> **Your assignment**: Each line from the one containing "MySQL 的 InnoDB" to the end of the entries is to be repeated exactly, and no other line.

______

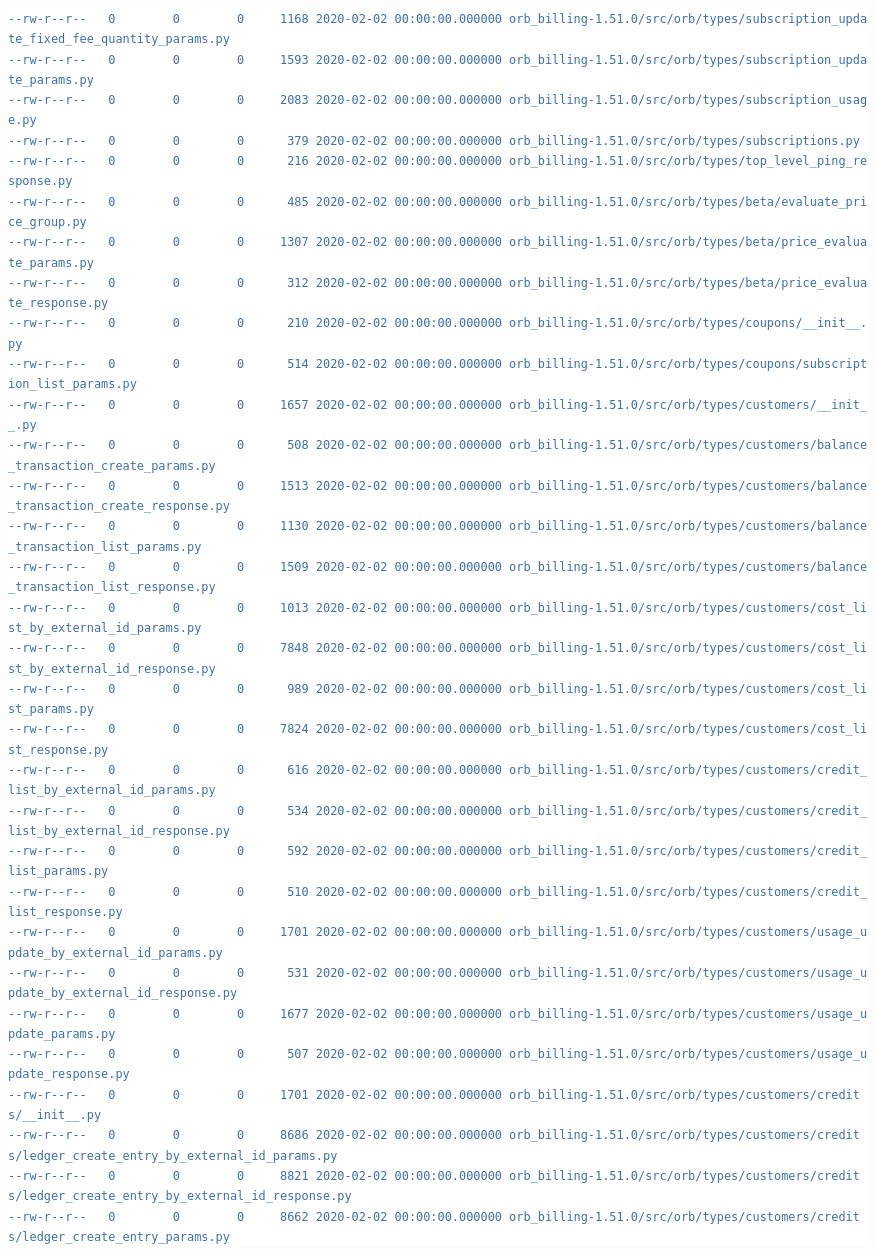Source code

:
 ```diff
--rw-r--r--   0        0        0     1168 2020-02-02 00:00:00.000000 orb_billing-1.51.0/src/orb/types/subscription_update_fixed_fee_quantity_params.py
--rw-r--r--   0        0        0     1593 2020-02-02 00:00:00.000000 orb_billing-1.51.0/src/orb/types/subscription_update_params.py
--rw-r--r--   0        0        0     2083 2020-02-02 00:00:00.000000 orb_billing-1.51.0/src/orb/types/subscription_usage.py
--rw-r--r--   0        0        0      379 2020-02-02 00:00:00.000000 orb_billing-1.51.0/src/orb/types/subscriptions.py
--rw-r--r--   0        0        0      216 2020-02-02 00:00:00.000000 orb_billing-1.51.0/src/orb/types/top_level_ping_response.py
--rw-r--r--   0        0        0      485 2020-02-02 00:00:00.000000 orb_billing-1.51.0/src/orb/types/beta/evaluate_price_group.py
--rw-r--r--   0        0        0     1307 2020-02-02 00:00:00.000000 orb_billing-1.51.0/src/orb/types/beta/price_evaluate_params.py
--rw-r--r--   0        0        0      312 2020-02-02 00:00:00.000000 orb_billing-1.51.0/src/orb/types/beta/price_evaluate_response.py
--rw-r--r--   0        0        0      210 2020-02-02 00:00:00.000000 orb_billing-1.51.0/src/orb/types/coupons/__init__.py
--rw-r--r--   0        0        0      514 2020-02-02 00:00:00.000000 orb_billing-1.51.0/src/orb/types/coupons/subscription_list_params.py
--rw-r--r--   0        0        0     1657 2020-02-02 00:00:00.000000 orb_billing-1.51.0/src/orb/types/customers/__init__.py
--rw-r--r--   0        0        0      508 2020-02-02 00:00:00.000000 orb_billing-1.51.0/src/orb/types/customers/balance_transaction_create_params.py
--rw-r--r--   0        0        0     1513 2020-02-02 00:00:00.000000 orb_billing-1.51.0/src/orb/types/customers/balance_transaction_create_response.py
--rw-r--r--   0        0        0     1130 2020-02-02 00:00:00.000000 orb_billing-1.51.0/src/orb/types/customers/balance_transaction_list_params.py
--rw-r--r--   0        0        0     1509 2020-02-02 00:00:00.000000 orb_billing-1.51.0/src/orb/types/customers/balance_transaction_list_response.py
--rw-r--r--   0        0        0     1013 2020-02-02 00:00:00.000000 orb_billing-1.51.0/src/orb/types/customers/cost_list_by_external_id_params.py
--rw-r--r--   0        0        0     7848 2020-02-02 00:00:00.000000 orb_billing-1.51.0/src/orb/types/customers/cost_list_by_external_id_response.py
--rw-r--r--   0        0        0      989 2020-02-02 00:00:00.000000 orb_billing-1.51.0/src/orb/types/customers/cost_list_params.py
--rw-r--r--   0        0        0     7824 2020-02-02 00:00:00.000000 orb_billing-1.51.0/src/orb/types/customers/cost_list_response.py
--rw-r--r--   0        0        0      616 2020-02-02 00:00:00.000000 orb_billing-1.51.0/src/orb/types/customers/credit_list_by_external_id_params.py
--rw-r--r--   0        0        0      534 2020-02-02 00:00:00.000000 orb_billing-1.51.0/src/orb/types/customers/credit_list_by_external_id_response.py
--rw-r--r--   0        0        0      592 2020-02-02 00:00:00.000000 orb_billing-1.51.0/src/orb/types/customers/credit_list_params.py
--rw-r--r--   0        0        0      510 2020-02-02 00:00:00.000000 orb_billing-1.51.0/src/orb/types/customers/credit_list_response.py
--rw-r--r--   0        0        0     1701 2020-02-02 00:00:00.000000 orb_billing-1.51.0/src/orb/types/customers/usage_update_by_external_id_params.py
--rw-r--r--   0        0        0      531 2020-02-02 00:00:00.000000 orb_billing-1.51.0/src/orb/types/customers/usage_update_by_external_id_response.py
--rw-r--r--   0        0        0     1677 2020-02-02 00:00:00.000000 orb_billing-1.51.0/src/orb/types/customers/usage_update_params.py
--rw-r--r--   0        0        0      507 2020-02-02 00:00:00.000000 orb_billing-1.51.0/src/orb/types/customers/usage_update_response.py
--rw-r--r--   0        0        0     1701 2020-02-02 00:00:00.000000 orb_billing-1.51.0/src/orb/types/customers/credits/__init__.py
--rw-r--r--   0        0        0     8686 2020-02-02 00:00:00.000000 orb_billing-1.51.0/src/orb/types/customers/credits/ledger_create_entry_by_external_id_params.py
--rw-r--r--   0        0        0     8821 2020-02-02 00:00:00.000000 orb_billing-1.51.0/src/orb/types/customers/credits/ledger_create_entry_by_external_id_response.py
--rw-r--r--   0        0        0     8662 2020-02-02 00:00:00.000000 orb_billing-1.51.0/src/orb/types/customers/credits/ledger_create_entry_params.py
```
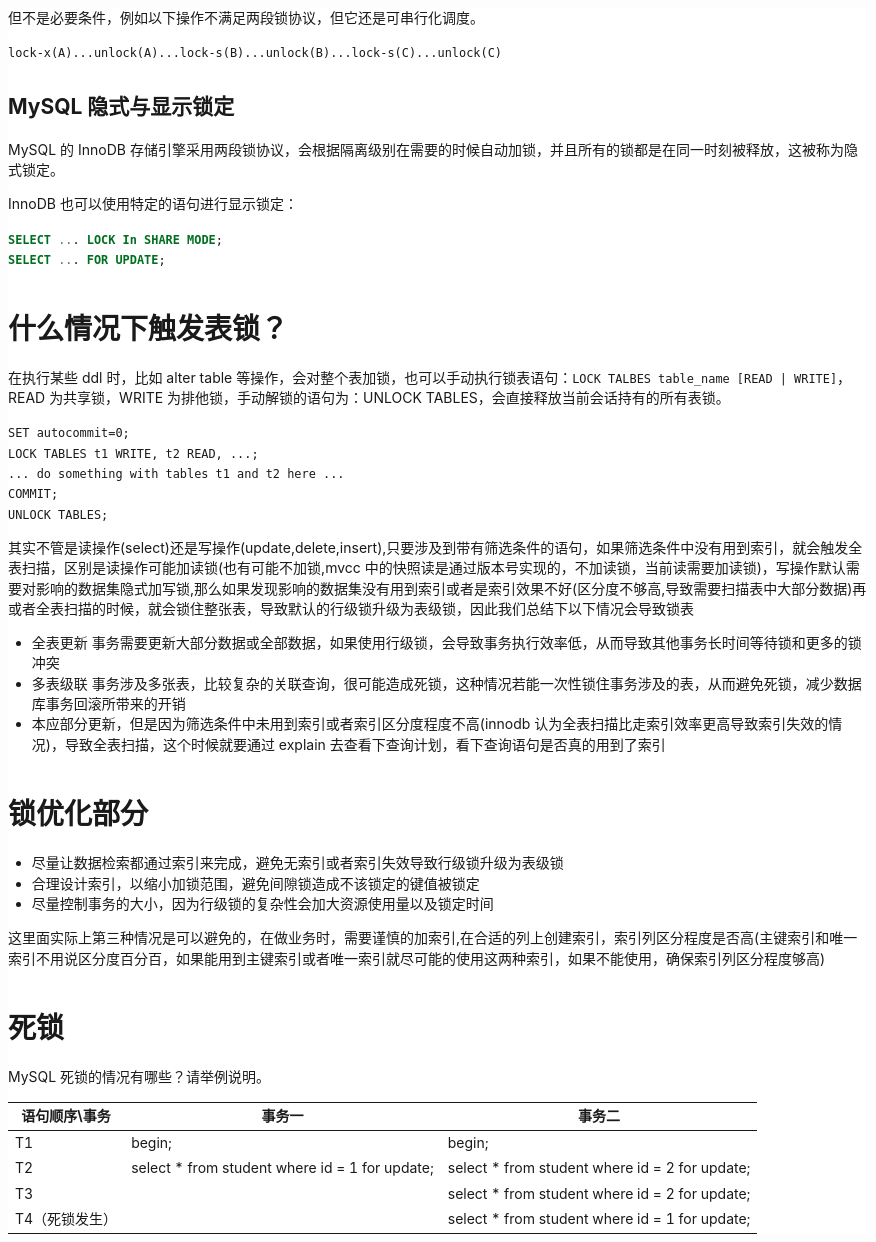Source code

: 但不是必要条件，例如以下操作不满足两段锁协议，但它还是可串行化调度。

```html
lock-x(A)...unlock(A)...lock-s(B)...unlock(B)...lock-s(C)...unlock(C)
```

## MySQL 隐式与显示锁定

MySQL 的 InnoDB 存储引擎采用两段锁协议，会根据隔离级别在需要的时候自动加锁，并且所有的锁都是在同一时刻被释放，这被称为隐式锁定。

InnoDB 也可以使用特定的语句进行显示锁定：

```sql
SELECT ... LOCK In SHARE MODE;
SELECT ... FOR UPDATE;
```

# 什么情况下触发表锁？

在执行某些 ddl 时，比如 alter table 等操作，会对整个表加锁，也可以手动执行锁表语句：`LOCK TALBES table_name [READ | WRITE]`，READ 为共享锁，WRITE 为排他锁，手动解锁的语句为：UNLOCK TABLES，会直接释放当前会话持有的所有表锁。

```plain
SET autocommit=0;
LOCK TABLES t1 WRITE, t2 READ, ...;
... do something with tables t1 and t2 here ...
COMMIT;
UNLOCK TABLES;
```

其实不管是读操作(select)还是写操作(update,delete,insert),只要涉及到带有筛选条件的语句，如果筛选条件中没有用到索引，就会触发全表扫描，区别是读操作可能加读锁(也有可能不加锁,mvcc 中的快照读是通过版本号实现的，不加读锁，当前读需要加读锁)，写操作默认需要对影响的数据集隐式加写锁,那么如果发现影响的数据集没有用到索引或者是索引效果不好(区分度不够高,导致需要扫描表中大部分数据)再或者全表扫描的时候，就会锁住整张表，导致默认的行级锁升级为表级锁，因此我们总结下以下情况会导致锁表

- 全表更新 事务需要更新大部分数据或全部数据，如果使用行级锁，会导致事务执行效率低，从而导致其他事务长时间等待锁和更多的锁冲突
- 多表级联 事务涉及多张表，比较复杂的关联查询，很可能造成死锁，这种情况若能一次性锁住事务涉及的表，从而避免死锁，减少数据库事务回滚所带来的开销
- 本应部分更新，但是因为筛选条件中未用到索引或者索引区分度程度不高(innodb 认为全表扫描比走索引效率更高导致索引失效的情况)，导致全表扫描，这个时候就要通过 explain 去查看下查询计划，看下查询语句是否真的用到了索引

# 锁优化部分

- 尽量让数据检索都通过索引来完成，避免无索引或者索引失效导致行级锁升级为表级锁
- 合理设计索引，以缩小加锁范围，避免间隙锁造成不该锁定的键值被锁定
- 尽量控制事务的大小，因为行级锁的复杂性会加大资源使用量以及锁定时间

这里面实际上第三种情况是可以避免的，在做业务时，需要谨慎的加索引,在合适的列上创建索引，索引列区分程度是否高(主键索引和唯一索引不用说区分度百分百，如果能用到主键索引或者唯一索引就尽可能的使用这两种索引，如果不能使用，确保索引列区分程度够高)

# 死锁

MySQL 死锁的情况有哪些？请举例说明。

| 语句顺序\事务  | 事务一                                             | 事务二                                             |
| -------- | ----------------------------------------------- | ----------------------------------------------- |
| T1       | begin;                                          | begin;                                          |
| T2       | select \* from student where id = 1 for update; | select \* from student where id = 2 for update; |
| T3       |                                                 | select \* from student where id = 2 for update; |
| T4（死锁发生） |                                                 | select \* from student where id = 1 for update; |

______

> **Expected answer**:
MySQL 的 InnoDB 存储引擎采用两段锁协议，会根据隔离级别在需要的时候自动加锁，并且所有的锁都是在同一时刻被释放，这被称为隐式锁定。

InnoDB 也可以使用特定的语句进行显示锁定：

```sql
SELECT ... LOCK In SHARE MODE;
SELECT ... FOR UPDATE;
```

# 什么情况下触发表锁？

在执行某些 ddl 时，比如 alter table 等操作，会对整个表加锁，也可以手动执行锁表语句：`LOCK TALBES table_name [READ | WRITE]`，READ 为共享锁，WRITE 为排他锁，手动解锁的语句为：UNLOCK TABLES，会直接释放当前会话持有的所有表锁。

```plain
SET autocommit=0;
LOCK TABLES t1 WRITE, t2 READ, ...;
... do something with tables t1 and t2 here ...
COMMIT;
UNLOCK TABLES;
```

其实不管是读操作(select)还是写操作(update,delete,insert),只要涉及到带有筛选条件的语句，如果筛选条件中没有用到索引，就会触发全表扫描，区别是读操作可能加读锁(也有可能不加锁,mvcc 中的快照读是通过版本号实现的，不加读锁，当前读需要加读锁)，写操作默认需要对影响的数据集隐式加写锁,那么如果发现影响的数据集没有用到索引或者是索引效果不好(区分度不够高,导致需要扫描表中大部分数据)再或者全表扫描的时候，就会锁住整张表，导致默认的行级锁升级为表级锁，因此我们总结下以下情况会导致锁表

- 全表更新 事务需要更新大部分数据或全部数据，如果使用行级锁，会导致事务执行效率低，从而导致其他事务长时间等待锁和更多的锁冲突
- 多表级联 事务涉及多张表，比较复杂的关联查询，很可能造成死锁，这种情况若能一次性锁住事务涉及的表，从而避免死锁，减少数据库事务回滚所带来的开销
- 本应部分更新，但是因为筛选条件中未用到索引或者索引区分度程度不高(innodb 认为全表扫描比走索引效率更高导致索引失效的情况)，导致全表扫描，这个时候就要通过 explain 去查看下查询计划，看下查询语句是否真的用到了索引

# 锁优化部分

- 尽量让数据检索都通过索引来完成，避免无索引或者索引失效导致行级锁升级为表级锁
- 合理设计索引，以缩小加锁范围，避免间隙锁造成不该锁定的键值被锁定
- 尽量控制事务的大小，因为行级锁的复杂性会加大资源使用量以及锁定时间

这里面实际上第三种情况是可以避免的，在做业务时，需要谨慎的加索引,在合适的列上创建索引，索引列区分程度是否高(主键索引和唯一索引不用说区分度百分百，如果能用到主键索引或者唯一索引就尽可能的使用这两种索引，如果不能使用，确保索引列区分程度够高)

# 死锁

MySQL 死锁的情况有哪些？请举例说明。

| 语句顺序\事务  | 事务一                                             | 事务二                                             |
| -------- | ----------------------------------------------- | ----------------------------------------------- |
| T1       | begin;                                          | begin;                                          |
| T2       | select \* from student where id = 1 for update; | select \* from student where id = 2 for update; |
| T3       |                                                 | select \* from student where id = 2 for update; |
| T4（死锁发生） |                                                 | select \* from student where id = 1 for update; |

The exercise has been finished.